The origins of a swamp kauri bowl gifted to the US President are causing controversy in Te Tai Tokerau - with one environmentalist calling the present an "appalling" mistake.
Mana whenua are also frustrated they were kept out of the loop.
The Prime Minister gave the bowl to Joe Biden on her recent visit to Washington.
Her office has confirmed the wood came from businessman Nelson Parker.
But the chair of the Northland Environmental Protection Society Fiona Furrell told RNZ that was a "faux pas".
A Ministry for Primary Industries report provided to RNZ shows Parker was investigated in 2019.
It found he likely contravened the Forests Act, exporting swamp kauri to China and calling it artwork. Products must be manufactured not just raw wood.
But the ministry decided not to prosecute because officials initially told Parker the kauri was compliant.
Furrell said the Prime Minister's office needed to do more "investigating" when buying gifts for world-famous people, and had shown "a lack of care".
"To us swamp kauri, of all things for a gift to America, is really not on. It's shocking after all the work we've gone through to try and protect these wetlands that produce the swamp kauri."
The society took a fight to stop the export of raw swamp kauri logs all the way to the Supreme Court in 2018, and won.
The timber is milled from trees that have been buried and preserved in peat swamps for between 800 and 60,000 years.
Extraction can damage ecosystems as well as historically and culturally important sites, although NIWA surveys suggest most swamp kauri now sits under farm paddocks.
"Any use of swamp kauri that is featured by our government, therefore puts our our wetlands at risk, because people will want more swamp kauri now," Furrell said.
She said the swamp kauri gift was "appalling" mistake and "wasn't moral" - and the president should reconsider his possession of the wood extracted by Parker.
"He [Biden] could make the decision himself. Perhaps it could be returned to New Zealand."
Nelson Parker confirmed the wood came from farmland in the Kai Iwi Lakes area.

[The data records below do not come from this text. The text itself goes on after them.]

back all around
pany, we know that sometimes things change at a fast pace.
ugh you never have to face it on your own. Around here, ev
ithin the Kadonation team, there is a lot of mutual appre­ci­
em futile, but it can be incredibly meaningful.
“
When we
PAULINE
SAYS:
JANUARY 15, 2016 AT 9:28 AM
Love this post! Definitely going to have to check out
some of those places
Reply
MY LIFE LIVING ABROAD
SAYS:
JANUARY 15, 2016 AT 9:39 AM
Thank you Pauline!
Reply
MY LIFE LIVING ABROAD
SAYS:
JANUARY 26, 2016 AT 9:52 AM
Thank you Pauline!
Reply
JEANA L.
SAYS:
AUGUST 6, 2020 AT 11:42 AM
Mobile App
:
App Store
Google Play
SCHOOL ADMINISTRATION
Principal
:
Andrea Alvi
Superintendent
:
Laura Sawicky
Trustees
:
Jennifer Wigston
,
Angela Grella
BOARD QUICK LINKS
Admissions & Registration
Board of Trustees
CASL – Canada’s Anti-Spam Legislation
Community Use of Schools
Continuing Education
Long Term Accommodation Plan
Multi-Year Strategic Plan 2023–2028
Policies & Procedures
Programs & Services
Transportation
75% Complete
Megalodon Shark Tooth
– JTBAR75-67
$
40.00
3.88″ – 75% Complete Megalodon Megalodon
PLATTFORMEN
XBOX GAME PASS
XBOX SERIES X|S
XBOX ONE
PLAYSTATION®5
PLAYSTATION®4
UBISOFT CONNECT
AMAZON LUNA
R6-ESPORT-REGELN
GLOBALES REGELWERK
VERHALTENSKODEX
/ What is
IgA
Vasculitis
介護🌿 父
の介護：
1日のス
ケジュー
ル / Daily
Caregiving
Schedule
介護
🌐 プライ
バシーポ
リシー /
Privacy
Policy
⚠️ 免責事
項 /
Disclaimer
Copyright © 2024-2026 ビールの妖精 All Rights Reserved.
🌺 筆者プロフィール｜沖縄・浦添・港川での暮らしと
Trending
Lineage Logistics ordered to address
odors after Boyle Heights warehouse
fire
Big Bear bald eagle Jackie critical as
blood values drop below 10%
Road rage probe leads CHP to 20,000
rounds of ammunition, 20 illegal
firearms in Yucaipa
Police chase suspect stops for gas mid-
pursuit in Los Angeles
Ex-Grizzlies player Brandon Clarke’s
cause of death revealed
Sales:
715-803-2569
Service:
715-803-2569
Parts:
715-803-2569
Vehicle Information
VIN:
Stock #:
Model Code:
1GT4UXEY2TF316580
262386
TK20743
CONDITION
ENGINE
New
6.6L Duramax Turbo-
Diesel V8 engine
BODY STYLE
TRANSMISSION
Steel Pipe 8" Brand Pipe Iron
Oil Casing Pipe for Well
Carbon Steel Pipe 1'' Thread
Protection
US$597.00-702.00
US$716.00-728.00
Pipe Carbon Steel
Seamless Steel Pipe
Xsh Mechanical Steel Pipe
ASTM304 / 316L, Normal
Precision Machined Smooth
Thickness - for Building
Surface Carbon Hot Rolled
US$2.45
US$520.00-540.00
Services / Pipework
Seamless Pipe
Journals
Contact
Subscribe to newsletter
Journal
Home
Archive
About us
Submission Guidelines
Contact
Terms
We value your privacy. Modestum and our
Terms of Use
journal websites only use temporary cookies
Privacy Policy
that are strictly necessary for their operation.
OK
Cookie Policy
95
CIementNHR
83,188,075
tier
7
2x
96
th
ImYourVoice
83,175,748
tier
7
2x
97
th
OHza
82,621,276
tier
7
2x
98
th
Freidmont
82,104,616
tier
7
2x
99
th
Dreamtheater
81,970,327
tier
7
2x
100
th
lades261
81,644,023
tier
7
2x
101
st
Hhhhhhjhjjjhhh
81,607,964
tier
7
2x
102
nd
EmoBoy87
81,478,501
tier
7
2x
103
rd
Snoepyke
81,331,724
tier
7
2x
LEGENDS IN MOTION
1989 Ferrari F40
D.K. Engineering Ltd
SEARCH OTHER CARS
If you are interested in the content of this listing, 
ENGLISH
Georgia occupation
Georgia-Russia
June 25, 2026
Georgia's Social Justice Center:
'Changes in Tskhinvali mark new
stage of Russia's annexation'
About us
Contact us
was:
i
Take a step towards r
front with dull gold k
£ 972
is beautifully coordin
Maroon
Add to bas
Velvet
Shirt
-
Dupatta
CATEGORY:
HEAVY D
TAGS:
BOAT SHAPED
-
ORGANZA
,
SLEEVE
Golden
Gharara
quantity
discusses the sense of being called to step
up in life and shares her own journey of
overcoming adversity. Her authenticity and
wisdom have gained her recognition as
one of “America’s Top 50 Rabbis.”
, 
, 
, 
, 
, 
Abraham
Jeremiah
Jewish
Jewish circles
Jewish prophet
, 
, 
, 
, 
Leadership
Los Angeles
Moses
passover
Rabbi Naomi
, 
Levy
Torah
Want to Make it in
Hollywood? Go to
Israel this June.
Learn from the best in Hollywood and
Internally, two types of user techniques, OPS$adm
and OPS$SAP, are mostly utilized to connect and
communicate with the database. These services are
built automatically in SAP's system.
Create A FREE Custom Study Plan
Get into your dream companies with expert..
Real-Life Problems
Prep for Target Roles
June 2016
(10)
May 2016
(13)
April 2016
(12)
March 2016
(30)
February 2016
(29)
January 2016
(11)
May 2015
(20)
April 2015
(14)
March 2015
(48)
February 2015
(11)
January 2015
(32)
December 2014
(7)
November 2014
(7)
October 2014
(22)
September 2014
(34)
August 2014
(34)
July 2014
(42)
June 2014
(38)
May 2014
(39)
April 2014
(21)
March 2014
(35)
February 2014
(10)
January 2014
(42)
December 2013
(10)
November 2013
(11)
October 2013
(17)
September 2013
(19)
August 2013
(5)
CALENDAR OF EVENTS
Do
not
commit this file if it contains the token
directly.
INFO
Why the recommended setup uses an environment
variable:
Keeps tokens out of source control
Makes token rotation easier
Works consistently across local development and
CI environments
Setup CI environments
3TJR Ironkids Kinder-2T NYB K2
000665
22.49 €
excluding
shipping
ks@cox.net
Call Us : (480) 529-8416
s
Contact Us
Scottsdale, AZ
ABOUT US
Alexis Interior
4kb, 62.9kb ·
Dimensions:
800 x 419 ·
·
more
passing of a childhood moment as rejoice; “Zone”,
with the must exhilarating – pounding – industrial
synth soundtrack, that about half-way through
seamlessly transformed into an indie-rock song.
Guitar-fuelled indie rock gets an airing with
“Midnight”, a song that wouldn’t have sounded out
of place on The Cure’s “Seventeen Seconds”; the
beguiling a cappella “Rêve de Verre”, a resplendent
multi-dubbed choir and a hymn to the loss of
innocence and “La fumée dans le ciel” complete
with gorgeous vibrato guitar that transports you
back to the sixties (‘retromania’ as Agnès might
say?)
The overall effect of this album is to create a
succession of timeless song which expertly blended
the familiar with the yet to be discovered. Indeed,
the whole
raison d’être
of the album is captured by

Te Roroa are mana whenua there.
In a statement, the iwi's development group general manager Snow Tane said: "Te Roroa had no knowledge that a bowl from our rohe had been gifted to the POTUS."
"The Prime Minister's office should have considered acknowledging mana whenua."
He said Te Roroa had witnessed "desecration" of swamplands for valuable timber.
"These taonga have now moved beyond us, and a lot of people have made a lot of profit from them."
And he said past governments, and the current government, had not prioritised protecting swamp kauri remnants.
The Prime Minister's office has not responded to requests for comment.
But Nelson Parker, owner of Nelson's Kaihu Kauri near Dargaville, told RNZ it was "rude" of people to criticise the Prime Minister's gift and suggest it be returned.
"To think that people, somebody, can out of the goodness of their heart give a gift to somebody and then somebody comes in behind and says 'well that's wrong, it's illegal, it's immoral' or whatever they say. To me that shows you the the quality of the people actually."
He said: "To be quite blunt, these people, they're probably listed as zero in my, my opinion, as far as I'm concerned.
"I can pretty well describe these people to you, they probably don't do anything. They're parasites. As far as I'm concerned, if they want to meddle in what we do, well, then it's not a wise thing to do."
But he did comment on the MPI probe in 2019, into his swamp kauri export that investigators concluded was in "contravention of the [Forests] Act".
Parker said they were wrong.
"Here we are digging up some paths that is [sic] very, very close to a nerve. It was always an art form. It was never a log. And this is where it has been misconstrued."
Parker said the Biden gift hadn't changed his sales.